I’m working in a small company that uses NVIDIA GPU for inferencing. We found that there’s some strange behavior during batch processing.
Results from batch processing’s different, compared to non-batched ones. And results in batch processing changes if # of tasks in batch changes.
For example, see the code below.
conv = torch.nn.Conv1d(40, 400, kernel_size=13, stride=1, padding=170, bias=True).cuda()
with torch.cuda.amp.autocast(enabled=True): # This allows 16bit casting
test_input = torch.rand(1, 40, 2536).cuda()
test_output = conv(test_input)
sample1 = test_output[0]
test_input = torch.cat([test_input, test_input], 0)
test_output = conv(test_input)
sample2 = test_output[0] # test_output[0] and test_output[1] are equal
diff = sample1 - sample2
diff = torch.abs(diff)
diff = diff.sum()
print(diff) # Expected output is zero.
We’re using the same test_input for non-batched tasks and batched tasks.
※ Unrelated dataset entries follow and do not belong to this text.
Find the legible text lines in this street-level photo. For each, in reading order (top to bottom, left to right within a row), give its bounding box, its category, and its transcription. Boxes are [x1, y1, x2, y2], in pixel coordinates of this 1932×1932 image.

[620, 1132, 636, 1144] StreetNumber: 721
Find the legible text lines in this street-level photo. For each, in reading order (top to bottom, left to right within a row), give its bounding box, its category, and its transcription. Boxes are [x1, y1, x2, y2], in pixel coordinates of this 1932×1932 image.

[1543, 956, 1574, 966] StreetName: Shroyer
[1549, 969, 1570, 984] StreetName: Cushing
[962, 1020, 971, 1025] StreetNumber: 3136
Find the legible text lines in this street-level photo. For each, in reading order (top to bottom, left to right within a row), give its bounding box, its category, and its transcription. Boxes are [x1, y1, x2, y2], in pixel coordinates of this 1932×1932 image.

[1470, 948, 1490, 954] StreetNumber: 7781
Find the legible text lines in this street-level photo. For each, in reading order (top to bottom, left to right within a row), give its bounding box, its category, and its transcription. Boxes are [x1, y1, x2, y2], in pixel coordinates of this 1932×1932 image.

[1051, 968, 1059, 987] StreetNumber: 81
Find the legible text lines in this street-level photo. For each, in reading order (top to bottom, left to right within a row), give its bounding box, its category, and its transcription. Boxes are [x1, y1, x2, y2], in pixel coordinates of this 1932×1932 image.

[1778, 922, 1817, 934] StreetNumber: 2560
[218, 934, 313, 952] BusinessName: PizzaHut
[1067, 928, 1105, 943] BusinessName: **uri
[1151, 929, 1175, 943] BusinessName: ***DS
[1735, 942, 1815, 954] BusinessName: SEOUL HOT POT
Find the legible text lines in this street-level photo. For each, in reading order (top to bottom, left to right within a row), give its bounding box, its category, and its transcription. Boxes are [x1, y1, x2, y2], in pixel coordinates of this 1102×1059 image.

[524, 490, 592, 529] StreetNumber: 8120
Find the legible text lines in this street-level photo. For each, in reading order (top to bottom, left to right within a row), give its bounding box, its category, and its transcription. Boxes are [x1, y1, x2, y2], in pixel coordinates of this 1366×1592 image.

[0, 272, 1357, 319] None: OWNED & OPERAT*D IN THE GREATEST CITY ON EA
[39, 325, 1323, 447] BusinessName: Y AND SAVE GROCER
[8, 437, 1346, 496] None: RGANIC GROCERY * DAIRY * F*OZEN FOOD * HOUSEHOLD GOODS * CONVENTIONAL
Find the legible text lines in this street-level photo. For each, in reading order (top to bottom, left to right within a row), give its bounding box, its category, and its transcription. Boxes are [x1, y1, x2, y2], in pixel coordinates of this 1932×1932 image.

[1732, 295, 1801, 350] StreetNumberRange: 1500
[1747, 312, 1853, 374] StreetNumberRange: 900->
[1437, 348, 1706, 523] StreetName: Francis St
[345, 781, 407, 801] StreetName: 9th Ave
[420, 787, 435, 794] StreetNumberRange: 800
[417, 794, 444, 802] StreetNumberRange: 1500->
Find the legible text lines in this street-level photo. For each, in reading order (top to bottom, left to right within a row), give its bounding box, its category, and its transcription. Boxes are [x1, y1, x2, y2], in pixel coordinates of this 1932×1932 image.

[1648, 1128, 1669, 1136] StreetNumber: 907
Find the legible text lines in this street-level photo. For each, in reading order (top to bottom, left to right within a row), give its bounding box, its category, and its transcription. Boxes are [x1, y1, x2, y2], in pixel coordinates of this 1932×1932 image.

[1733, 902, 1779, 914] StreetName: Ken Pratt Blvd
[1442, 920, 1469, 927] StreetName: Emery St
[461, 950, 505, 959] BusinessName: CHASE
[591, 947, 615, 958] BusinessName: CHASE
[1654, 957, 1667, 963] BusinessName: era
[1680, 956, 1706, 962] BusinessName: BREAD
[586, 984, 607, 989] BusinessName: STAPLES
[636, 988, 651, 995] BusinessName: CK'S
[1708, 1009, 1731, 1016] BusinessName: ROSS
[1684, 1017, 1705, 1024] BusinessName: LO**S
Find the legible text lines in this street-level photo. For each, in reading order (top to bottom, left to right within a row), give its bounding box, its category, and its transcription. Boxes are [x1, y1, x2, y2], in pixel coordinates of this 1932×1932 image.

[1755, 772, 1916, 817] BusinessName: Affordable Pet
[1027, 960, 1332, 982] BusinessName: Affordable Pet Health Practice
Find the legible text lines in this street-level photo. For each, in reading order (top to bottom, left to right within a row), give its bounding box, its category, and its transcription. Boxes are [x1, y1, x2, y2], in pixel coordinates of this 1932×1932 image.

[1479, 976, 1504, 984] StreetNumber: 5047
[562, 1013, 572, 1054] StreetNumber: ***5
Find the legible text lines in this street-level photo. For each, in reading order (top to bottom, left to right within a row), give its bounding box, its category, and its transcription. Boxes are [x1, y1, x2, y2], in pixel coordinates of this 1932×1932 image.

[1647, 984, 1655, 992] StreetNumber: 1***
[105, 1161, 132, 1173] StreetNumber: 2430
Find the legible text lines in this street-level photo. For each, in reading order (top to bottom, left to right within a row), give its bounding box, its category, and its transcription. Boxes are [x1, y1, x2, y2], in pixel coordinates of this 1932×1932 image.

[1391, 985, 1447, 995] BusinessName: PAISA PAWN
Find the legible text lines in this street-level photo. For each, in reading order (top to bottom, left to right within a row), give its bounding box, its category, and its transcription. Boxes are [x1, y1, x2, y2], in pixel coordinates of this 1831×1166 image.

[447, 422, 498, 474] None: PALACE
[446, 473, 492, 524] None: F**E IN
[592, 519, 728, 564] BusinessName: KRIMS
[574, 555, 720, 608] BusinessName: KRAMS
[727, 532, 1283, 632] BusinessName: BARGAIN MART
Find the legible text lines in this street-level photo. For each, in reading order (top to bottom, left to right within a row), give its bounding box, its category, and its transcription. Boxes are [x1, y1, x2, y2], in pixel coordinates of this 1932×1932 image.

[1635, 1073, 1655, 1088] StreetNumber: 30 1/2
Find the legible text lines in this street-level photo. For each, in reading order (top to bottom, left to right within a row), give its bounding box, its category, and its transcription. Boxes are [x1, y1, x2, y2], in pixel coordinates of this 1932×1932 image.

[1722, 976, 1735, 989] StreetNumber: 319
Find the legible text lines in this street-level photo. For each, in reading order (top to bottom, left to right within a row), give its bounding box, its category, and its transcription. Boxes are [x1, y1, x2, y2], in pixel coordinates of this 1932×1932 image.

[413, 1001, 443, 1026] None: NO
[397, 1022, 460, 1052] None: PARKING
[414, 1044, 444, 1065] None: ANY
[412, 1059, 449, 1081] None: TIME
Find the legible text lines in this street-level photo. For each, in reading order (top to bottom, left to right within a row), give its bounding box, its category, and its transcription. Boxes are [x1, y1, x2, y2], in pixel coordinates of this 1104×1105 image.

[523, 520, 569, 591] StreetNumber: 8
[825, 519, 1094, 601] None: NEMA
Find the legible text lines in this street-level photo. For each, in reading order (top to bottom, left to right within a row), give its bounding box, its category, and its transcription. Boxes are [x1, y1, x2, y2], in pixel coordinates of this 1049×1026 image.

We expected diff to be zero, but it isn’t. This only happens when we use mixed precision(autocast=True + NVIDIA T4(Turing)).
Also, the variable sample2 changes if # of tasks in a batch changes, but results in same batch are all the same. (test_output[0] == test_output[1] == …)
We’re trying to set-up some metric and debugging process and that requires reproducibility in production code(needs high performance). I’d like to know what I’m missing, and how I can workaround this while keeping fp16 throughput.
Thank you in advance!!